Saturday, December 10, 2016

The Ten Commandments of Gym Etiquette

We've all seen them.  The guys who grunt like gorillas as they flop weights on the floor (or their chest).  The guys who act like they're at a private pool party, or those who linger at a station without ever working out.  It seems every gym there is that one guy who just needs to be slapped upside the head for acting like an idiot.  However, if you follow these simple rules, you will make sure that you are not counted among the idiots --thus avoiding being smacked.

1.  Thou shalt work out at the gym!  You need a bench, but the last one has someone sitting on it.  You give him the benefit of the doubt.  "Maybe he is doing a strength program and is taking a 3 minute rest between sets," you say to yourself.  You look at the bar, loaded with a 25# plate on each side and shrug.  You finish two exercises (not sets, but two whole exercises) in the amount of time the lurker has done one set.  Now you need the bench and he is still there.  The urge to smack him bubbles up as you grudgingly walk to a chest press machine...

2.  Thou shalt not talk on your phone in the gym!  Ok, so there may be some circumstances that warrant a cell phone break.  But, if it is a true emergency, get off the equipment and take the call outside of the working area.  Your chatter is annoying, and to see you sitting in a power rack yakking on the phone while I am ready to do some heavy squats makes me want to break your phone...

3.  Thou shalt use proper form!  Yes, your body has some natural elasticity, but that does not mean you should bounce 350 pounds off your rib cage like a springboard!  If you can't lift the weight with proper form and accurate tempo, decrease the weight.  You may think it is none of my business, but in truth, if you splatter yourself across my favorite bench I may not be able to use it again.  Not to mention, it will be me, or someone like me, dropping our own workout to run over and save you after we see you crush yourself into oblivion.

4. Thou shalt not claim multiple stations!  Okay, so if you are super setting or tri-setting and rapidly moving from one station to the next and back again with little or no rest, nobody will complain.  If anything, we will admire your hard work.  But, when you start claiming four or more stations, I will cut in and use the one I need.  If you are circuit training, I can likely get a set or two done before you cycle back to the one station I need anyway- but don't try to keep others away from every station in the gym.

5. Thou shalt clean up after thyself!  Seriously- you won't find me spitting on your back, so I expect you to clean up that pool of sweat you just made on the bench.  Most every gym provides squirt bottles and paper towels for this reason.  For those of us who sweat heavily- bring a towel to the gym with you.

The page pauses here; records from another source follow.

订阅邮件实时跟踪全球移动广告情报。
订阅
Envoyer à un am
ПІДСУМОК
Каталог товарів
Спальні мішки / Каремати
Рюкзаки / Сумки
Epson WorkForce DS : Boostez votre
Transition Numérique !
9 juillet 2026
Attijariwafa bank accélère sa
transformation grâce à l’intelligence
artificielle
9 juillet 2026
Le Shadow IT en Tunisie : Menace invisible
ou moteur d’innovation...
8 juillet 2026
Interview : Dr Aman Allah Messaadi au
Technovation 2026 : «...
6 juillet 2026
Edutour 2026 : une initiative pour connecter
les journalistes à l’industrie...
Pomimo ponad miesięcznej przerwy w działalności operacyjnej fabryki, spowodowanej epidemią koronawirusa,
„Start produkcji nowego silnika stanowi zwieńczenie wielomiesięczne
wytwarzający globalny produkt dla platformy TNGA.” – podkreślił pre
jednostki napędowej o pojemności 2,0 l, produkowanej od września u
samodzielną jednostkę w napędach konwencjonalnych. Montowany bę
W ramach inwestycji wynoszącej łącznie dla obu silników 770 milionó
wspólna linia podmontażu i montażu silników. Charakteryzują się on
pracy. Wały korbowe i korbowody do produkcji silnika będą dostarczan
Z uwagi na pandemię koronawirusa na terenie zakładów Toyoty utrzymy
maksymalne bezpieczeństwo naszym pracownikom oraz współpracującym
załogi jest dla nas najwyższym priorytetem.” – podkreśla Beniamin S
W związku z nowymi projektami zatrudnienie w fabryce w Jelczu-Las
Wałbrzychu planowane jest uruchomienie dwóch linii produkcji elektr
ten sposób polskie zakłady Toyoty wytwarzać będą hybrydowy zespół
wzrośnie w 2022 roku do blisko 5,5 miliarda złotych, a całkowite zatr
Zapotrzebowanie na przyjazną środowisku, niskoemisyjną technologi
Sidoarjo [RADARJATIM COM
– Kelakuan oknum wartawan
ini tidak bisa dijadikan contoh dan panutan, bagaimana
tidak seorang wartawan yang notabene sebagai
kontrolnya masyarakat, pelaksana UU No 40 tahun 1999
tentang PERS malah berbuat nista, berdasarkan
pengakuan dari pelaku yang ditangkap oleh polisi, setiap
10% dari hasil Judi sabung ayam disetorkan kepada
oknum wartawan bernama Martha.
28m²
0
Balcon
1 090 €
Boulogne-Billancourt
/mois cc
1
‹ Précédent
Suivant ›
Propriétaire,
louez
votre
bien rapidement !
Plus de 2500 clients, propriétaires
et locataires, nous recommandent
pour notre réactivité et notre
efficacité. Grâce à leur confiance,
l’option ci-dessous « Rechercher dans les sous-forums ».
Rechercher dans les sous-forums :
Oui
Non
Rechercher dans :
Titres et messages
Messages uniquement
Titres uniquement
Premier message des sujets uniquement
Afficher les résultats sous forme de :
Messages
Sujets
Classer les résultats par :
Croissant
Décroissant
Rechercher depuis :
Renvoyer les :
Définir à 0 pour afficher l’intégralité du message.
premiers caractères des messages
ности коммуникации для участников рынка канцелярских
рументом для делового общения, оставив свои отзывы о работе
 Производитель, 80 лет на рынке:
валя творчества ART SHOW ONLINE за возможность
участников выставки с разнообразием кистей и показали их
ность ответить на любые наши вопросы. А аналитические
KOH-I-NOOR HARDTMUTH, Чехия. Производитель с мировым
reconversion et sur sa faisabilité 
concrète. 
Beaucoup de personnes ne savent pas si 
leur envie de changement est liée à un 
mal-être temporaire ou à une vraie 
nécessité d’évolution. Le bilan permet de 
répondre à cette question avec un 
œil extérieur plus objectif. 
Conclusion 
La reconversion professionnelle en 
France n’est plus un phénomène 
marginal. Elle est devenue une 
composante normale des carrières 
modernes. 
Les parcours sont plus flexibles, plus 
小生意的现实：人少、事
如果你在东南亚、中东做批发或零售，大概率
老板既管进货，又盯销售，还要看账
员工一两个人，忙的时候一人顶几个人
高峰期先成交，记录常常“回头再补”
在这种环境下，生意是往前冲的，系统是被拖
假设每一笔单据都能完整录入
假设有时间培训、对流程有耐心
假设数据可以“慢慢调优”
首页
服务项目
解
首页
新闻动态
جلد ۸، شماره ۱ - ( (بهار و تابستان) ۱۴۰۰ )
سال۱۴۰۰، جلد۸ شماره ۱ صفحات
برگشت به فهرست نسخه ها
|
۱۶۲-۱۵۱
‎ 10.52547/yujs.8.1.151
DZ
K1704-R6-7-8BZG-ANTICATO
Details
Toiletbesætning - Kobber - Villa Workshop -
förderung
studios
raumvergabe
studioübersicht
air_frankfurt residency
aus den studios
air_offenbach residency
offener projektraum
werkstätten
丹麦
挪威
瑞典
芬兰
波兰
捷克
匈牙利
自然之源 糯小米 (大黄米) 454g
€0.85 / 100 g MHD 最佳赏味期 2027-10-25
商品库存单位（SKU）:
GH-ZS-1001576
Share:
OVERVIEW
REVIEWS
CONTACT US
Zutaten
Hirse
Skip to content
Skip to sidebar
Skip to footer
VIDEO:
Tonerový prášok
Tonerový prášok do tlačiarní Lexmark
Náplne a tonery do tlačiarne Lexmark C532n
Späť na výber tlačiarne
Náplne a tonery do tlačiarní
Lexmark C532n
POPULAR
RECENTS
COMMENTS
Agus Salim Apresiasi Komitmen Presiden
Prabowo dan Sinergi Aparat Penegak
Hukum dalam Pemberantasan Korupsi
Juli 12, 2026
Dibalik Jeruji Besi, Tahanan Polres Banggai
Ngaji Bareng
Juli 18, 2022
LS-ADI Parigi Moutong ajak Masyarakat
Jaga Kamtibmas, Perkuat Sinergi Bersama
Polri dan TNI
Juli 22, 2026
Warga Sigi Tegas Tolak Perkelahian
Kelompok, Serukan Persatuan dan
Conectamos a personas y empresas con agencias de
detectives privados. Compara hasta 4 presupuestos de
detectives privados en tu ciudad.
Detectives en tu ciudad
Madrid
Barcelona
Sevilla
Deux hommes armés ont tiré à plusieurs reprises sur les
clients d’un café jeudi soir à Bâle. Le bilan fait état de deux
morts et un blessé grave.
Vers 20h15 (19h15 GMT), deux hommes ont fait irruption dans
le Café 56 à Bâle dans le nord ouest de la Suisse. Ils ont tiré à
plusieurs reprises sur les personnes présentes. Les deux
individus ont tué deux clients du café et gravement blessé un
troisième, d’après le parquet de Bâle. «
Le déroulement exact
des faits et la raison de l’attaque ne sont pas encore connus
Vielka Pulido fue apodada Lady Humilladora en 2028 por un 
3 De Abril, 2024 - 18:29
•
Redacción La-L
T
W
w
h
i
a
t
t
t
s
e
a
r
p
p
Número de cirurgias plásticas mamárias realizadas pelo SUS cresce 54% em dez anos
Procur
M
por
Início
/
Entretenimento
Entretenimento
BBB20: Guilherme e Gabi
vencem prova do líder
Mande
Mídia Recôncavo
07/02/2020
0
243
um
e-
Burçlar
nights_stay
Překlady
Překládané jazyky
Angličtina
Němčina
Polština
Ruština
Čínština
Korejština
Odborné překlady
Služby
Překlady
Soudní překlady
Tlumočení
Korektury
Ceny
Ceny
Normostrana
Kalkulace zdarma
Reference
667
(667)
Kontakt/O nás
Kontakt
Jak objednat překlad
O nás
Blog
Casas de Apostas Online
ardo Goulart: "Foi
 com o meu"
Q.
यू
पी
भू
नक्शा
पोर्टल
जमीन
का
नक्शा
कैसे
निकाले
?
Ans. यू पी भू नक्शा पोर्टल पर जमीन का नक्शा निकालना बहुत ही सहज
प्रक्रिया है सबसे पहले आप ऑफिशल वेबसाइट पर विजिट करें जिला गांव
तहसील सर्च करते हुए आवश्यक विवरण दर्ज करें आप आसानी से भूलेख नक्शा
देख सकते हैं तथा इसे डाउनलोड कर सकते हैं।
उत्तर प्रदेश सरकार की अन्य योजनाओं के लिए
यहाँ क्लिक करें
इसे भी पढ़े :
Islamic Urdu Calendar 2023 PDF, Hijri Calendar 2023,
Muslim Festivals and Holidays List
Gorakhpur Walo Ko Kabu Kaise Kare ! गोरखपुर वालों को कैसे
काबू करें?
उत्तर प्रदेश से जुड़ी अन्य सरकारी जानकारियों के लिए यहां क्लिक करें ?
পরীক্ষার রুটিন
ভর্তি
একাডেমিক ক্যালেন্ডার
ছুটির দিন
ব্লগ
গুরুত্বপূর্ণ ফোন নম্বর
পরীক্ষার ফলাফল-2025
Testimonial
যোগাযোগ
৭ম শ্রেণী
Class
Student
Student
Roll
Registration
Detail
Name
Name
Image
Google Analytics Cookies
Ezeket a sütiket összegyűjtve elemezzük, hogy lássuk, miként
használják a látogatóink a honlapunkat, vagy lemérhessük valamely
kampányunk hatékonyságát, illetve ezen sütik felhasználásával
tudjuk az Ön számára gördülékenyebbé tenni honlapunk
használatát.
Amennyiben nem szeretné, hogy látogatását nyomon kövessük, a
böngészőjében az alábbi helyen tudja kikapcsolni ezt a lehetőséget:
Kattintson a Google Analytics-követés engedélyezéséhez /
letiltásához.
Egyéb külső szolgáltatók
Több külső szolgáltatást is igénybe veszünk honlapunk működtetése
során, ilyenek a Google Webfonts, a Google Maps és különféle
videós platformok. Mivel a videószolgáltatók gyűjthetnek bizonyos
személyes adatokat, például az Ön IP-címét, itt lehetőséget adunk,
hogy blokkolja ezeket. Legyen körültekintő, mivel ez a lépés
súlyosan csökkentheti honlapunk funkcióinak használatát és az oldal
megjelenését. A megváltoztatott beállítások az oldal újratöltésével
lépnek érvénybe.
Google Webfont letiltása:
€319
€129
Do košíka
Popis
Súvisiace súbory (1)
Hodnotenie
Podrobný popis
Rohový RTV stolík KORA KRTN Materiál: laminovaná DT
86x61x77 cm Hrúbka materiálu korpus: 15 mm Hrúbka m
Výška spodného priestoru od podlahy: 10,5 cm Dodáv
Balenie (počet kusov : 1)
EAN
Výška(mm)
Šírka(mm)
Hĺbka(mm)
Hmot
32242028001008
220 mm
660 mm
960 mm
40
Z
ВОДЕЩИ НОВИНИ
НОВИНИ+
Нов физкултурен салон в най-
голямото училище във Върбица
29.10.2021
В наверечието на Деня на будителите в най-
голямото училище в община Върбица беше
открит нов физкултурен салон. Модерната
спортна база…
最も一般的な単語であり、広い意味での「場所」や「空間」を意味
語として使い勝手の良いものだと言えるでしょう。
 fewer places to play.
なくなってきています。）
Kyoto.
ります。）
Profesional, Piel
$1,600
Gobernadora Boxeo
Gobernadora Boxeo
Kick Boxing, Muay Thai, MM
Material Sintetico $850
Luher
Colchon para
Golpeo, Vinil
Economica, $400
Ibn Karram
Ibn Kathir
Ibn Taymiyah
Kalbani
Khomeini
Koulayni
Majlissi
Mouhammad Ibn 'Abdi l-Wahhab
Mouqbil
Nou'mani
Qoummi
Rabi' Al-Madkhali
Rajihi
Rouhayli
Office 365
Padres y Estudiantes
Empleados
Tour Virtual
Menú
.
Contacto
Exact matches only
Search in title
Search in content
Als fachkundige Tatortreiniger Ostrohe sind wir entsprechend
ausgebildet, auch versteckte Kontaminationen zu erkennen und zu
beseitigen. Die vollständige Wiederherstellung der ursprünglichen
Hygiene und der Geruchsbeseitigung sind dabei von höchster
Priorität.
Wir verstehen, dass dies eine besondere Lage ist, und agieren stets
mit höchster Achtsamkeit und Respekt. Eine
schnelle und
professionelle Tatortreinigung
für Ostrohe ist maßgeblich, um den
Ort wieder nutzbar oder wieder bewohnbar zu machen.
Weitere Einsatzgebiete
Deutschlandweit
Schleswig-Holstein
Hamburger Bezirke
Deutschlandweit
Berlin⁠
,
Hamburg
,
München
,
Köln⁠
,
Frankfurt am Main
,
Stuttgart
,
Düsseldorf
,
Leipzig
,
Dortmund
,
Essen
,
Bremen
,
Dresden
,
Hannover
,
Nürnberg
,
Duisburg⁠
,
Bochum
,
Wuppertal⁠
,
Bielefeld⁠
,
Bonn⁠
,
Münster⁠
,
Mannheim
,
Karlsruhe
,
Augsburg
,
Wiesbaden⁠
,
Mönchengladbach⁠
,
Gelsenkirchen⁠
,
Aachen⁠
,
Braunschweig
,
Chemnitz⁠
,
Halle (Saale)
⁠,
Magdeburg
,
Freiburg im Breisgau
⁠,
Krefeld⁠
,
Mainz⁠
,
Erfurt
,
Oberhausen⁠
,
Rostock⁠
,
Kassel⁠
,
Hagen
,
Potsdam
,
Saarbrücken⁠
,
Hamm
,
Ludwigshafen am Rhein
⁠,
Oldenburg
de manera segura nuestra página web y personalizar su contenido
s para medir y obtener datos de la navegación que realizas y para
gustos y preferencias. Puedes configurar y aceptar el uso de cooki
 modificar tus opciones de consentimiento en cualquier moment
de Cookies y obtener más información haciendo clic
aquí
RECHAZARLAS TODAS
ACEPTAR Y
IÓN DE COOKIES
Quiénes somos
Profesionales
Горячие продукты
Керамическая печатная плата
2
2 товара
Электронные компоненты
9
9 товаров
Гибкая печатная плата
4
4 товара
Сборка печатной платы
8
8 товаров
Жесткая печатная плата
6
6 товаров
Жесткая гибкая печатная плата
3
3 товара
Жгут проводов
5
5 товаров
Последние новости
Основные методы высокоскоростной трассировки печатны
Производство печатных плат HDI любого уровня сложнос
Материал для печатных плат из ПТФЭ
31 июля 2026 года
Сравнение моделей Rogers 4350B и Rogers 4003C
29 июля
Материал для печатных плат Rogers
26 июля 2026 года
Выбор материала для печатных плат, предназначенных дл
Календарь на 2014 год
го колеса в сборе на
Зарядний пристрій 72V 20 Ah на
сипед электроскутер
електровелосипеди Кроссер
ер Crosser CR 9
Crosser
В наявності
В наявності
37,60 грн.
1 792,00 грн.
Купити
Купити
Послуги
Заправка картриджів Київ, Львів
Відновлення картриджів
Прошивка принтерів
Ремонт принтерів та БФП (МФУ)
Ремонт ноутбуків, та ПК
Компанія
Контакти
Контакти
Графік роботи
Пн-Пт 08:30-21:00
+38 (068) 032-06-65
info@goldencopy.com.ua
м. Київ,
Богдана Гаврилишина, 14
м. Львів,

6. Thou shalt not leave thy stuff lying around the gym!  Occasionally forgetting your keys next to a station is no big deal.  But, leaving Ipods, keys, wraps, belts, jackets, food, etc. on work stations you are not using is annoying.  I shouldn't have to pause to find an owner of a pile of towels to see whether they are claiming the station I need next, and I certainly shouldn't have to clean up after someone else.  It's a gym, not your living room.

7.  Thou shalt not drop the weights!  If you can't replace the bar after your set without making it sound like Godzilla just stepped on the roof, then you should go lighter.  Throwing massive amounts of weight to the ground with a furious roar may make you feel like a giant beast, but it makes you look like a giant jerk.  Additionally, it is not good for the weights, the floor, or your body.  Iron plates can split, machines can break, and your foot that you mistakenly thought was out of the way can be flattened.

8.  Thou shalt put away the weights!  Seriously, if you can't take the extra few seconds to put the plates back on the weight tree where you got them, you need to reevaluate how busy your life is.  While I know for some exercises putting the weights away can be an exercise in itself (thinking of 1,000 pound leg presses) aren't we there to lift weights?  So why not put them away yourself?

9.  Thou shalt not curl in the squat rack!  Alright, so it is convenient to curl in the squat rack.  However, is there anything more aggravating than walking into the gym, psyching yourself up to do some heavy squats with 1/4 ton on your back and then seeing all the racks taken by guys curling 50-60 pounds in them?  (If you are doing heavy curls above 225, I'll respect that, but even then you should be able to use a space other than the squat rack.)

10.  Thou shalt not socialize in the gym!  Of course you can ask someone for a spot when you need it, or maybe for a quick tip about form.  Other than that though, you should avoid saying much to anyone there.  We are there to work.  It is very easy to kill a workout by breaking into a "short" conversation instead of actively monitoring your rest periods.  Of course, you don't want to seem like a jerk either, but usually a slight nod or a quick hello and a wave are enough to let people understand that you are friendly, and serious about your workouts.  If you have things to chat about- catch them on the way out of the gym.